*ЗАДАНИЕ 1*. Сколько женщин, согласно отрывку о жизни в тюремном отделении, заперты в замкнутом помещении?

*ФРАГМЕНТ ТЕКСТА*.
Дурной пример, как известно, заразителен, как заразителен и хороший пример. Так, однажды во время очередного конфликта за еду я просто подошла к столу, где разворачивалась драма, поставила свой поднос с едой и молча ушла. Так продолжалось с неделю. Конфликт был исчерпан. Есть мне хотелось, конечно, жутко, но эксперимент был важней. Мне нужно было сохранить веру в людей.
Далее я стала изучать вкусовые предпочтения моих сокамерниц и поняла, что едой с подносов они вполне могли бы меняться, вместо того чтобы ее воровать и прятать. Я предложила им такой вариант и, когда в отделение привозили еду, стала согласно их предпочтениям распределять порции так, чтобы счастливыми оказались все:
– Мисс Лопес, вот вам дополнительное яблочко, – улыбалась я, когда подходила очередь пожилой женщины. – Пирог вы все равно не любите, может быть, поменяетесь на яблоко с Амандой?
– А тебе, Тина, дополнительный пирог. Можно твой салат, Лилиана?
Со временем мои девочки-дочки выучились не только самостоятельно, без моей помощи, меняться едой, но и говорить друг другу «Спасибо», даже кушать стали вместе, за одним столом, а не прячась по углам. Я смотрела на это и чуть не плакала от счастья.
Как сказала нам однажды надзирательница офицер Диаз, делая обход: «Любовь растопит лед, просто нужно не сдаваться и продолжать пытаться». А еще любить нужно в кредит, а не за дела. Если ждать, когда кто-нибудь сделает тебе что-нибудь хорошее, чтобы потом полюбить, вся жизнь пройдет в одиночестве.
Бывали, правда, и сложные ситуации – 20 женщин, запертые в замкнутом помещении, примерно не больше обычного сельского домишки, неизбежно будут конфликтовать. Однажды разгорелся серьезный скандал, рискующий перерасти в драку. А если в отделении начиналось физическое насилие, вызывали отряд надзирателей, а всю тюрьму отправляли на «локдаун». Во время конфликта я как раз звонила родителям и поняла, что если сейчас дело дойдет до потасовки, то доступа к телефону не будет до вечера. Это был первый и единственный раз, когда мои дорогие дамы слышали от меня, обычно милой и почти не разговаривающей (ведь я только-только освободилась от трехмесячного безмолвия, положенного по контракту с администрацией тюрьмы), резкий комментарий:
– А ну прекратите, – строго и громко сказала я, вспомнив школьную учительскую закалку, – вы же матери, в конце концов! Что сказали бы ваши дети и внуки, увидев эту базарную склоку?

*ЗАДАНИЕ 2*. Перепишите без изменений строки ниже, начиная с самой первой и заканчивая той, в которой есть "list OpenRC Gentoo, Artix, Devuan, GhostBSD.", включительно.

*ПОКАЗАННЫЕ СТРОКИ*.
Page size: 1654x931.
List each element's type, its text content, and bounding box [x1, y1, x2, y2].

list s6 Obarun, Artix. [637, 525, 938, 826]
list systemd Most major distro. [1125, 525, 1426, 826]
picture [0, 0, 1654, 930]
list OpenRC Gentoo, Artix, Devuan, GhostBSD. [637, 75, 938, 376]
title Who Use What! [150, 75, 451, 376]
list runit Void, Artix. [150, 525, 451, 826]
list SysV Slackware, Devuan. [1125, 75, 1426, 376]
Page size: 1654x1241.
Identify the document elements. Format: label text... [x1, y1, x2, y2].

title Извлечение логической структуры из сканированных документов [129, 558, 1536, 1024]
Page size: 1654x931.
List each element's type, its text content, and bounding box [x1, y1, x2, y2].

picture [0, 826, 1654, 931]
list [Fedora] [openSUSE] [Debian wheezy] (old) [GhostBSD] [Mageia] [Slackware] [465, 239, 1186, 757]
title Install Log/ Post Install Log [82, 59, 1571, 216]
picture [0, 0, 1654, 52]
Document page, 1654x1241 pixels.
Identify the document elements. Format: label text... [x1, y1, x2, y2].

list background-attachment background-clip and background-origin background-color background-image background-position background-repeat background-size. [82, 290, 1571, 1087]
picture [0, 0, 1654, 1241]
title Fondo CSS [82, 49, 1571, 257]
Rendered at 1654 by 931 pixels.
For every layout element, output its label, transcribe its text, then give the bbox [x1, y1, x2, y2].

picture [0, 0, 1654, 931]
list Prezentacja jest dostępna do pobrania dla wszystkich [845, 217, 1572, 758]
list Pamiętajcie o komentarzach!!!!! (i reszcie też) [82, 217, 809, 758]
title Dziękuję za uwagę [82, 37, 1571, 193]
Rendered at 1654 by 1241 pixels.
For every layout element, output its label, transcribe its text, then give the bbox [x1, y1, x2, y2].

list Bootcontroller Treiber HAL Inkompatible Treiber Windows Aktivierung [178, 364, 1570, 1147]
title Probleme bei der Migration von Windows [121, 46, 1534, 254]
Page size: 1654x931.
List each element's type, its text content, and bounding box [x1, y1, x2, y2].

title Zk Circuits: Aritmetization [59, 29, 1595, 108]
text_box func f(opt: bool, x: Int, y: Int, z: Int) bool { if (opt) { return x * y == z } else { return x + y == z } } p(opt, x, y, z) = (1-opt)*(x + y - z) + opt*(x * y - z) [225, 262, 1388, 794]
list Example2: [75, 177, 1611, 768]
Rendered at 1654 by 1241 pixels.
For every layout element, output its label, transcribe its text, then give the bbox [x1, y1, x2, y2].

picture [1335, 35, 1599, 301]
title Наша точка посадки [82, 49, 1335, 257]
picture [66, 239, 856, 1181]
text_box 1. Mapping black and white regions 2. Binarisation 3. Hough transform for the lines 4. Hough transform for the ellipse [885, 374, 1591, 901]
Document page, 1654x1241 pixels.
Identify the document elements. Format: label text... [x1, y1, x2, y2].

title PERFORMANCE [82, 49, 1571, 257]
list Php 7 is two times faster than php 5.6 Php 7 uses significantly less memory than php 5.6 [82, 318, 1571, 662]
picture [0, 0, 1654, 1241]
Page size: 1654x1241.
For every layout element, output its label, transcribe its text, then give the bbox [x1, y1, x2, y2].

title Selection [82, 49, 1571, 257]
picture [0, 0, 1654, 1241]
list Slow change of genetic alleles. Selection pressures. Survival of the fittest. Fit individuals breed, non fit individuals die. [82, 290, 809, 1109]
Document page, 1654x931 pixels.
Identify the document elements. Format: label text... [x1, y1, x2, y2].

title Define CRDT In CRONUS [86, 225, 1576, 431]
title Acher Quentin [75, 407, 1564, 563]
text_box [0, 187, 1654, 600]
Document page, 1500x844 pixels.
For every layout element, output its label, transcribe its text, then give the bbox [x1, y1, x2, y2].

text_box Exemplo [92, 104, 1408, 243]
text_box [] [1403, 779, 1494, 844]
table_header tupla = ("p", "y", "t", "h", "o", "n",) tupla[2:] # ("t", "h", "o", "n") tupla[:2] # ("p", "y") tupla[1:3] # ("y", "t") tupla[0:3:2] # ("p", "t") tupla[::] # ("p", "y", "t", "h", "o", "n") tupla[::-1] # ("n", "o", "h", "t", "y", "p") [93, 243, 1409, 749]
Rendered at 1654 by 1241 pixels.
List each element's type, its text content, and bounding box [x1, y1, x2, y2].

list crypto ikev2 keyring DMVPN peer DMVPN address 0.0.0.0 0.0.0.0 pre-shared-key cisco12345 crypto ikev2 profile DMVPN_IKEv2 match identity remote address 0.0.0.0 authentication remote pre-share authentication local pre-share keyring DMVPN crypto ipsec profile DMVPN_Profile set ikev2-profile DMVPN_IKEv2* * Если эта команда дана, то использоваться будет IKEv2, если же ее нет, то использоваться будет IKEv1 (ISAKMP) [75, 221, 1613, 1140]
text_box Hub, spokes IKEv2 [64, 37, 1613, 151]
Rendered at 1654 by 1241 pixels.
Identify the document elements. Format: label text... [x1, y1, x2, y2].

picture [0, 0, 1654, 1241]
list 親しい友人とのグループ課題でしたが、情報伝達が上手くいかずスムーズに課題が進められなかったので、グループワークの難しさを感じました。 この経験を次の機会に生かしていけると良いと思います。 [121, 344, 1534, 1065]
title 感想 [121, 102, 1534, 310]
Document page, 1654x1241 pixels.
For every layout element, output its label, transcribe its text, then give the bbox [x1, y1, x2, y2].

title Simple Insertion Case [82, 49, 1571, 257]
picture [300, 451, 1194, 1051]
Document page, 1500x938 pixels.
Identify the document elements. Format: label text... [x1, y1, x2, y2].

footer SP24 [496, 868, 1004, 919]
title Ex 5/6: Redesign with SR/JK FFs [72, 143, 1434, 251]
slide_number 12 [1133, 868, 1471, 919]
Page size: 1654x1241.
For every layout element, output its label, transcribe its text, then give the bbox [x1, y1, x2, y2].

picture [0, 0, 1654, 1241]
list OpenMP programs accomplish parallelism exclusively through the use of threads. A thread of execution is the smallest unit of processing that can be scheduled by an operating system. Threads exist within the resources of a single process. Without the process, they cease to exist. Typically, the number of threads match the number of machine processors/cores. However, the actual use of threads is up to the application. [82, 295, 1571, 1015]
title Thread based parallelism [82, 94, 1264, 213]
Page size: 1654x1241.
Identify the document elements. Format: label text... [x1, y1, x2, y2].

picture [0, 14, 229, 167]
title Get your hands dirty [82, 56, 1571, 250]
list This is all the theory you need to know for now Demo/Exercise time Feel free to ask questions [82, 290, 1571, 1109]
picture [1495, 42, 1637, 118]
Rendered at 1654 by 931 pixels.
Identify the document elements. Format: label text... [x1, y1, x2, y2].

*ПОЛНЫЙ ОТВЕТ 1*. Двадцать женщин.

*ПОЛНЫЙ ОТВЕТ 2*.
Page size: 1654x931.
List each element's type, its text content, and bounding box [x1, y1, x2, y2].

list s6 Obarun, Artix. [637, 525, 938, 826]
list systemd Most major distro. [1125, 525, 1426, 826]
picture [0, 0, 1654, 930]
list OpenRC Gentoo, Artix, Devuan, GhostBSD. [637, 75, 938, 376]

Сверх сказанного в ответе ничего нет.